Your objective >>
Give the data below again, word for word.

☆ ☆ ☆ ☆

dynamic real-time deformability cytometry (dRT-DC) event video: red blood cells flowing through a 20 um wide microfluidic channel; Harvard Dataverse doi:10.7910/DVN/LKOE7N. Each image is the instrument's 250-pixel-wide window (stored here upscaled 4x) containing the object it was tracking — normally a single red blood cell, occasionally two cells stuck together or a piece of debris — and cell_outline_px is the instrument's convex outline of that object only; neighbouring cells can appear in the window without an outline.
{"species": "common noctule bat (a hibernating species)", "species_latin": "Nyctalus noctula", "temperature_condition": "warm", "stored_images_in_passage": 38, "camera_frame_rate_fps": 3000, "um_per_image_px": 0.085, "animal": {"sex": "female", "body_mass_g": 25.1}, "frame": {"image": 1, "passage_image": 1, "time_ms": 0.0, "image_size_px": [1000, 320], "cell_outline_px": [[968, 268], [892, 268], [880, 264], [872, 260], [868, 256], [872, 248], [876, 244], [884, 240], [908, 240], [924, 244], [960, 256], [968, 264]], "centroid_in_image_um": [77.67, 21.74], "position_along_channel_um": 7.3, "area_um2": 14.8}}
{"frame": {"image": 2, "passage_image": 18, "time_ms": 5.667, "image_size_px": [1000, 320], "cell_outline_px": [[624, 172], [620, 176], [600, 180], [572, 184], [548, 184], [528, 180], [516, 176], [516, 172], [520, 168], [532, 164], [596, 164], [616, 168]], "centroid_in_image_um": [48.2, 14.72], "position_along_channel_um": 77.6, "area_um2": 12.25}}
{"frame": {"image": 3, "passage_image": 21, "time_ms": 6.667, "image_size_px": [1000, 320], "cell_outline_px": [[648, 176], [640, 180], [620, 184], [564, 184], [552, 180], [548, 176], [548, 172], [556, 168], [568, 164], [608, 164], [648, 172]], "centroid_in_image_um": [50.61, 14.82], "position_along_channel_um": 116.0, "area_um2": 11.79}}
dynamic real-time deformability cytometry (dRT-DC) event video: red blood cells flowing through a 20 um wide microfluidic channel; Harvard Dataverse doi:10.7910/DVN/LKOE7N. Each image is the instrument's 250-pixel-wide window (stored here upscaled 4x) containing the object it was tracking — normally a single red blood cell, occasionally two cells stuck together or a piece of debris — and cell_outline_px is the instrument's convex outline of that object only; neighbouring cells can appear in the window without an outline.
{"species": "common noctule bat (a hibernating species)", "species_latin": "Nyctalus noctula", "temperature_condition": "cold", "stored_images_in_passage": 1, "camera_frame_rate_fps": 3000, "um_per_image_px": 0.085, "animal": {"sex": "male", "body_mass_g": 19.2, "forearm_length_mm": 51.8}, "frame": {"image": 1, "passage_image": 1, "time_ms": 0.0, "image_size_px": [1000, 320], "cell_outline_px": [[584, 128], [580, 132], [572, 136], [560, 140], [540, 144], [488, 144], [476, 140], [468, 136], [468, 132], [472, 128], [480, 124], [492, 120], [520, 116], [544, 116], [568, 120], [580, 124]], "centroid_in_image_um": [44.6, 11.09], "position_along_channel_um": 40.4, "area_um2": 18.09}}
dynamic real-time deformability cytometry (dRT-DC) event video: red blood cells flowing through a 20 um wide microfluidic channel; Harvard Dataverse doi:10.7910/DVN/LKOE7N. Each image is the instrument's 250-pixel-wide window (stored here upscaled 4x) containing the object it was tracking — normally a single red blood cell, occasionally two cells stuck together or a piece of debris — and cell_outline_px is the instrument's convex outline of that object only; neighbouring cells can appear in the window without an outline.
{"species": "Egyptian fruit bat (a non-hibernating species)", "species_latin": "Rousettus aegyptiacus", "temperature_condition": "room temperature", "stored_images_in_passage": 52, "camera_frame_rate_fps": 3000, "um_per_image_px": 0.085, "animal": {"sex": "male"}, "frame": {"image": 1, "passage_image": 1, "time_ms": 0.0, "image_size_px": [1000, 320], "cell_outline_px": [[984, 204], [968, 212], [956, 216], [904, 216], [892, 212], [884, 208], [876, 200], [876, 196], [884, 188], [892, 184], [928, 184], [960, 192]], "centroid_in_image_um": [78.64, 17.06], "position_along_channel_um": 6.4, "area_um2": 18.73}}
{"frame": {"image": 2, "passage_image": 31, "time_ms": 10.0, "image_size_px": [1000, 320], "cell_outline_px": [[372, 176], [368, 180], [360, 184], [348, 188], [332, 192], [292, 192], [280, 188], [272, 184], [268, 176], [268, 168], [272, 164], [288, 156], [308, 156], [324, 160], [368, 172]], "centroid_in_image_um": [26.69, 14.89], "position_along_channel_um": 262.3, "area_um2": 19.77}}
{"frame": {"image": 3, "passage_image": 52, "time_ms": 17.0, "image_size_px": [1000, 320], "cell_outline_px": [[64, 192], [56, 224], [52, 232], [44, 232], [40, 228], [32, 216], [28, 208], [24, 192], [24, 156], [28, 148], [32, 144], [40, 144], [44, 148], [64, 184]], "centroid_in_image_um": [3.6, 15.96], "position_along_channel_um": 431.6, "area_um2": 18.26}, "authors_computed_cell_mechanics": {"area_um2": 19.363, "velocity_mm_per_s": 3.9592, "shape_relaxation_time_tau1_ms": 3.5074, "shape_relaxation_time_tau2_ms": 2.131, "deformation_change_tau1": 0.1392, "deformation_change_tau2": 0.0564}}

☆ ☆ ☆ ☆

Full solution >>
dynamic real-time deformability cytometry (dRT-DC) event video: red blood cells flowing through a 20 um wide microfluidic channel; Harvard Dataverse doi:10.7910/DVN/LKOE7N. Each image is the instrument's 250-pixel-wide window (stored here upscaled 4x) containing the object it was tracking — normally a single red blood cell, occasionally two cells stuck together or a piece of debris — and cell_outline_px is the instrument's convex outline of that object only; neighbouring cells can appear in the window without an outline.
{"species": "common noctule bat (a hibernating species)", "species_latin": "Nyctalus noctula", "temperature_condition": "warm", "stored_images_in_passage": 38, "camera_frame_rate_fps": 3000, "um_per_image_px": 0.085, "animal": {"sex": "female", "body_mass_g": 25.1}, "frame": {"image": 1, "passage_image": 1, "time_ms": 0.0, "image_size_px": [1000, 320], "cell_outline_px": [[968, 268], [892, 268], [880, 264], [872, 260], [868, 256], [872, 248], [876, 244], [884, 240], [908, 240], [924, 244], [960, 256], [968, 264]], "centroid_in_image_um": [77.67, 21.74], "position_along_channel_um": 7.3, "area_um2": 14.8}}
{"frame": {"image": 2, "passage_image": 18, "time_ms": 5.667, "image_size_px": [1000, 320], "cell_outline_px": [[624, 172], [620, 176], [600, 180], [572, 184], [548, 184], [528, 180], [516, 176], [516, 172], [520, 168], [532, 164], [596, 164], [616, 168]], "centroid_in_image_um": [48.2, 14.72], "position_along_channel_um": 77.6, "area_um2": 12.25}}
{"frame": {"image": 3, "passage_image": 21, "time_ms": 6.667, "image_size_px": [1000, 320], "cell_outline_px": [[648, 176], [640, 180], [620, 184], [564, 184], [552, 180], [548, 176], [548, 172], [556, 168], [568, 164], [608, 164], [648, 172]], "centroid_in_image_um": [50.61, 14.82], "position_along_channel_um": 116.0, "area_um2": 11.79}}
dynamic real-time deformability cytometry (dRT-DC) event video: red blood cells flowing through a 20 um wide microfluidic channel; Harvard Dataverse doi:10.7910/DVN/LKOE7N. Each image is the instrument's 250-pixel-wide window (stored here upscaled 4x) containing the object it was tracking — normally a single red blood cell, occasionally two cells stuck together or a piece of debris — and cell_outline_px is the instrument's convex outline of that object only; neighbouring cells can appear in the window without an outline.
{"species": "common noctule bat (a hibernating species)", "species_latin": "Nyctalus noctula", "temperature_condition": "cold", "stored_images_in_passage": 1, "camera_frame_rate_fps": 3000, "um_per_image_px": 0.085, "animal": {"sex": "male", "body_mass_g": 19.2, "forearm_length_mm": 51.8}, "frame": {"image": 1, "passage_image": 1, "time_ms": 0.0, "image_size_px": [1000, 320], "cell_outline_px": [[584, 128], [580, 132], [572, 136], [560, 140], [540, 144], [488, 144], [476, 140], [468, 136], [468, 132], [472, 128], [480, 124], [492, 120], [520, 116], [544, 116], [568, 120], [580, 124]], "centroid_in_image_um": [44.6, 11.09], "position_along_channel_um": 40.4, "area_um2": 18.09}}
dynamic real-time deformability cytometry (dRT-DC) event video: red blood cells flowing through a 20 um wide microfluidic channel; Harvard Dataverse doi:10.7910/DVN/LKOE7N. Each image is the instrument's 250-pixel-wide window (stored here upscaled 4x) containing the object it was tracking — normally a single red blood cell, occasionally two cells stuck together or a piece of debris — and cell_outline_px is the instrument's convex outline of that object only; neighbouring cells can appear in the window without an outline.
{"species": "Egyptian fruit bat (a non-hibernating species)", "species_latin": "Rousettus aegyptiacus", "temperature_condition": "room temperature", "stored_images_in_passage": 52, "camera_frame_rate_fps": 3000, "um_per_image_px": 0.085, "animal": {"sex": "male"}, "frame": {"image": 1, "passage_image": 1, "time_ms": 0.0, "image_size_px": [1000, 320], "cell_outline_px": [[984, 204], [968, 212], [956, 216], [904, 216], [892, 212], [884, 208], [876, 200], [876, 196], [884, 188], [892, 184], [928, 184], [960, 192]], "centroid_in_image_um": [78.64, 17.06], "position_along_channel_um": 6.4, "area_um2": 18.73}}
{"frame": {"image": 2, "passage_image": 31, "time_ms": 10.0, "image_size_px": [1000, 320], "cell_outline_px": [[372, 176], [368, 180], [360, 184], [348, 188], [332, 192], [292, 192], [280, 188], [272, 184], [268, 176], [268, 168], [272, 164], [288, 156], [308, 156], [324, 160], [368, 172]], "centroid_in_image_um": [26.69, 14.89], "position_along_channel_um": 262.3, "area_um2": 19.77}}
{"frame": {"image": 3, "passage_image": 52, "time_ms": 17.0, "image_size_px": [1000, 320], "cell_outline_px": [[64, 192], [56, 224], [52, 232], [44, 232], [40, 228], [32, 216], [28, 208], [24, 192], [24, 156], [28, 148], [32, 144], [40, 144], [44, 148], [64, 184]], "centroid_in_image_um": [3.6, 15.96], "position_along_channel_um": 431.6, "area_um2": 18.26}, "authors_computed_cell_mechanics": {"area_um2": 19.363, "velocity_mm_per_s": 3.9592, "shape_relaxation_time_tau1_ms": 3.5074, "shape_relaxation_time_tau2_ms": 2.131, "deformation_change_tau1": 0.1392, "deformation_change_tau2": 0.0564}}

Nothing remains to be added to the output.